*SELECTED EXCERPT*.
_____

Saturday, January 28, 2012

Zambada Niebla Case Exposes US Drug War Quid Pro Quo



Prosecutor, DEA Agent Confirm Intel From Sinaloa Mafia Used to Undermine Juarez, Beltran Leyva Drug Organizations

U.S. government officials have long presented the drug war through the media as a type of "Dirty Harry” movie, in which hardscrabble cops are engaged in a pitched battle with hardened street criminals who threaten the very social fabric of life behind America’s gated communities.
Of course it’s a big pretense, with the truth being closer to what really goes on in the marketplace of the US everyday. The drug war is, in reality, a drug business in which backroom deals are cut to advance the profit motives of the business entities involved, whether they be narco-trafficking organizations, or weapons manufacturers or government bureaucracies — and the aspiring, greedy careerists who inhabit their leadership ranks.
But even the US government makes mistakes, and in this case it’s the government’s own agents and prosecutors who have that egg on their face via affidavits filed in early December in a controversial criminal case now pending in the Windy City. The pleadings supposedly advance the government’s case against a major Mexican narco-trafficker, Jesus Vicente Zambada Niebla. In reality, though — for any person of a critical mind reading them — the court documents demonstrate the insidious nature of the cooperation that exists between the US government and Mexico’s Sinaloa mafia organization.
Nowhere has the peel on that sour fruit been stripped back more cleanly with the paring knife of truth, revealing the bloody pulp inside, than in the ongoing narco-trafficking case against the rising Mexican Sinaloa Cartel capo Zambada Niebla — son of Ismael “El Mayo” Zambada Garcia, who, together with business associate Joaquin Guzman Loera (El Chapo), serves as a godfather of the Sinaloa organization.


Mexican soldiers arrested Zambada Niebla in late March 2009 after he met with DEA agents in a posh Mexico City hotel, a meeting arranged by a US government informant who also is a close confident of Ismael Zambada and Chapo Guzman. That informant, Mexican attorney Humberto Loya Castro, by the US government’s own admission in court pleadings in the Zambada Niebla case, serves as an intermediary between the Sinaloa Cartel leadership and US government agencies seeking to obtain information on rival narco-trafficking organizations.

_____

*WHAT YOU SHOULD DO*.
Reproduce word for word the part of the Zambada Niebla article starting with "Of course it’s" and going on through "their leadership ranks.". The entries that come after the text aren't needed for anything here.

_____

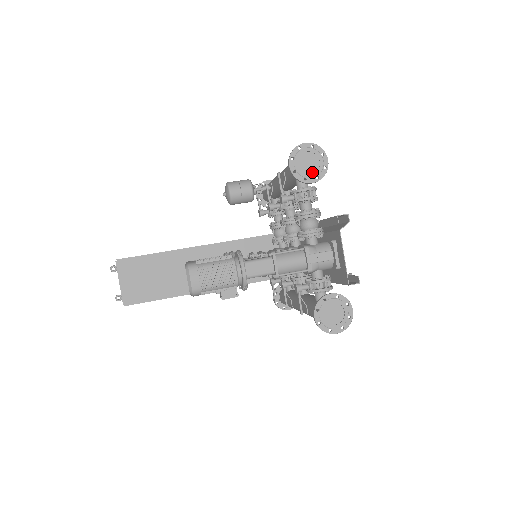
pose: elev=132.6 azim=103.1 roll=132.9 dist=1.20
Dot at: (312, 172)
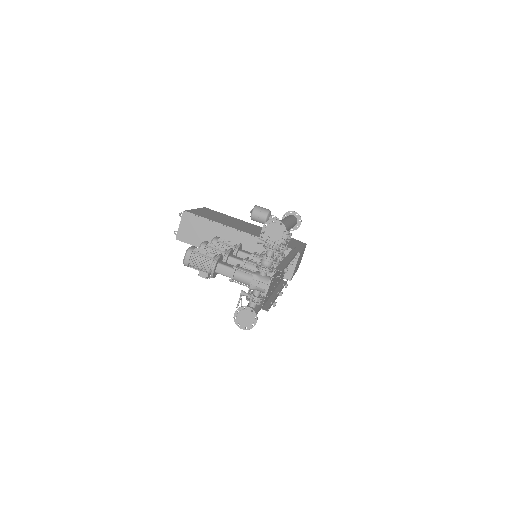
Dot at: (273, 238)
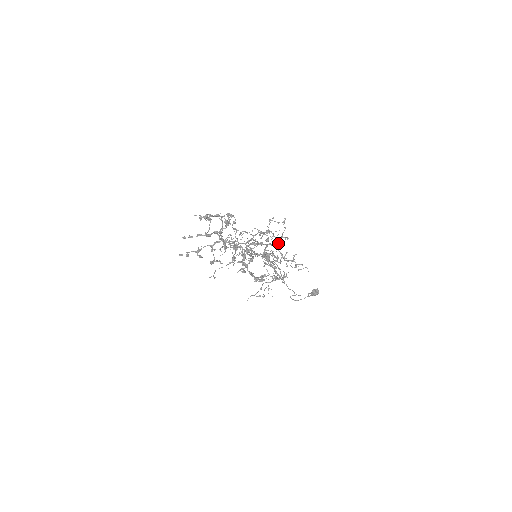
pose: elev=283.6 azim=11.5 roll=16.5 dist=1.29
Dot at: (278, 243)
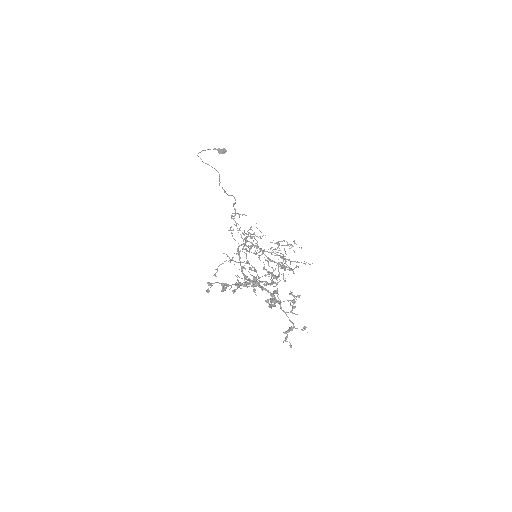
Dot at: occluded
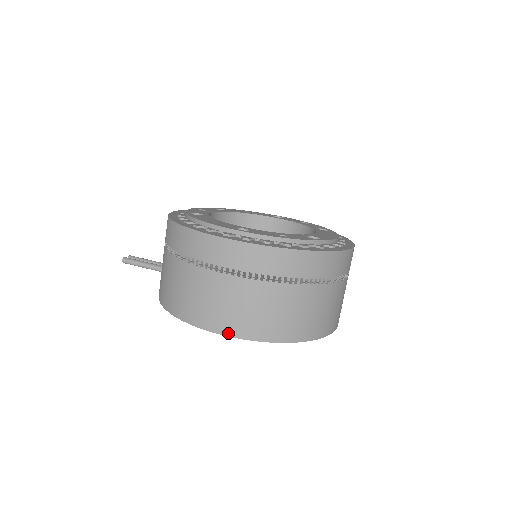
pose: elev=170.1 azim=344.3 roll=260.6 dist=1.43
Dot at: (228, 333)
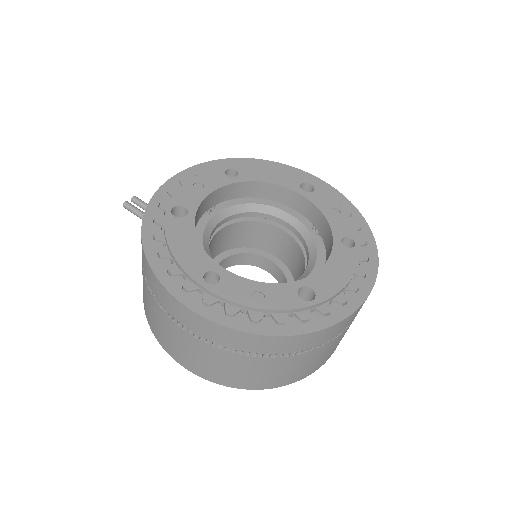
Dot at: (189, 369)
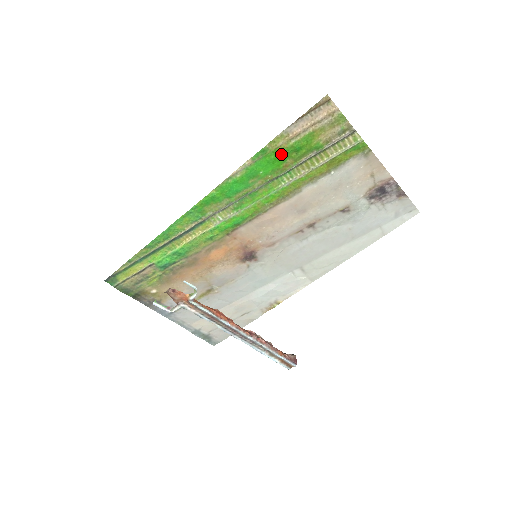
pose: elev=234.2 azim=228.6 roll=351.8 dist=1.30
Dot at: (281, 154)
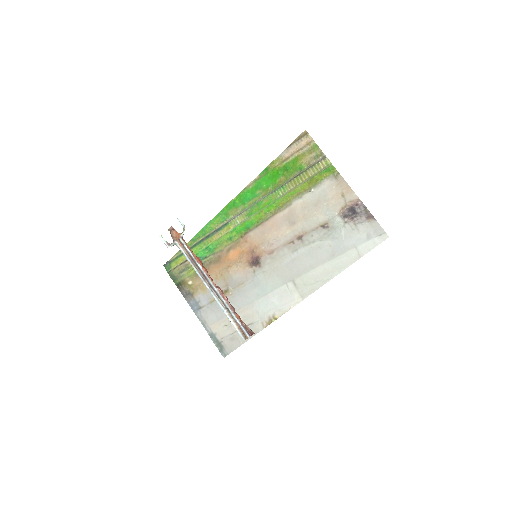
Dot at: (277, 172)
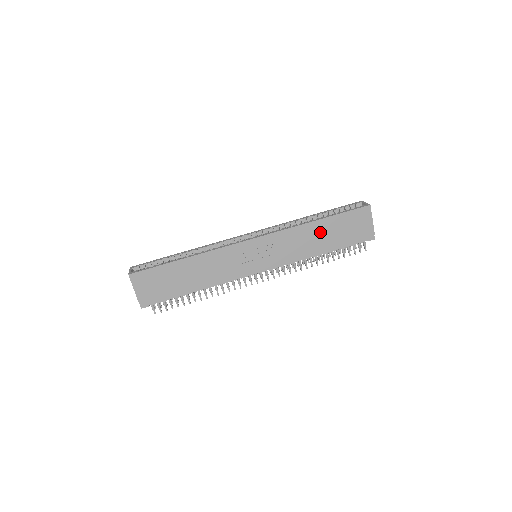
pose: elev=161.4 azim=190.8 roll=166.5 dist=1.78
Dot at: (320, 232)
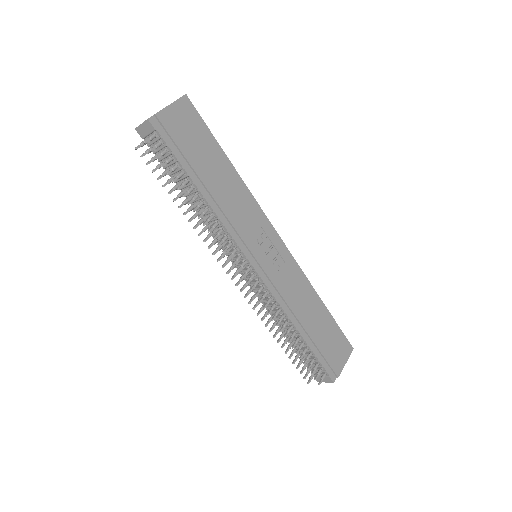
Dot at: (315, 312)
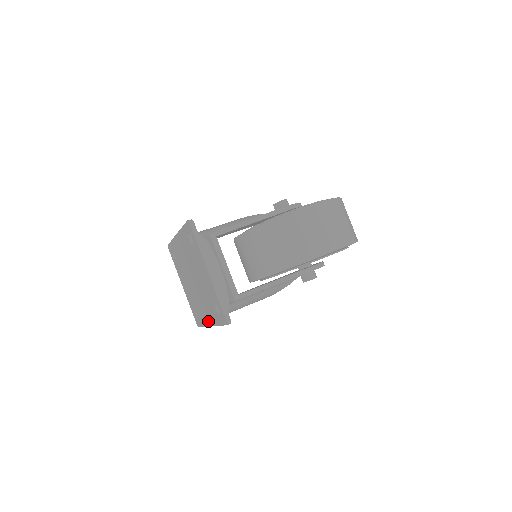
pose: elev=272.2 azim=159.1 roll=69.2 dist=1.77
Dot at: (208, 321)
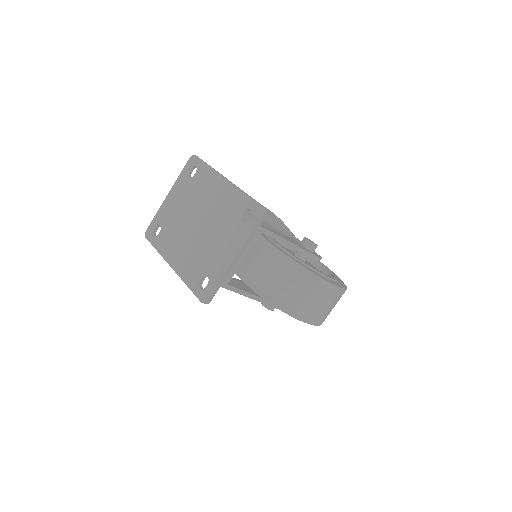
Dot at: (172, 260)
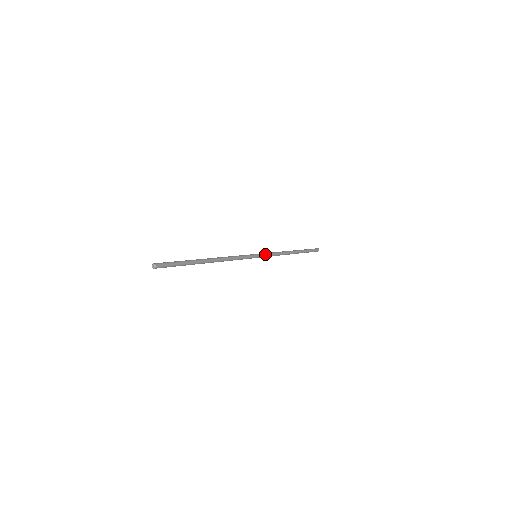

_____

*WRITTEN REPLY*.
Of course it’s a big pretense, with the truth being closer to what really goes on in the marketplace of the US everyday. The drug war is, in reality, a drug business in which backroom deals are cut to advance the profit motives of the business entities involved, whether they be narco-trafficking organizations, or weapons manufacturers or government bureaucracies — and the aspiring, greedy careerists who inhabit their leadership ranks.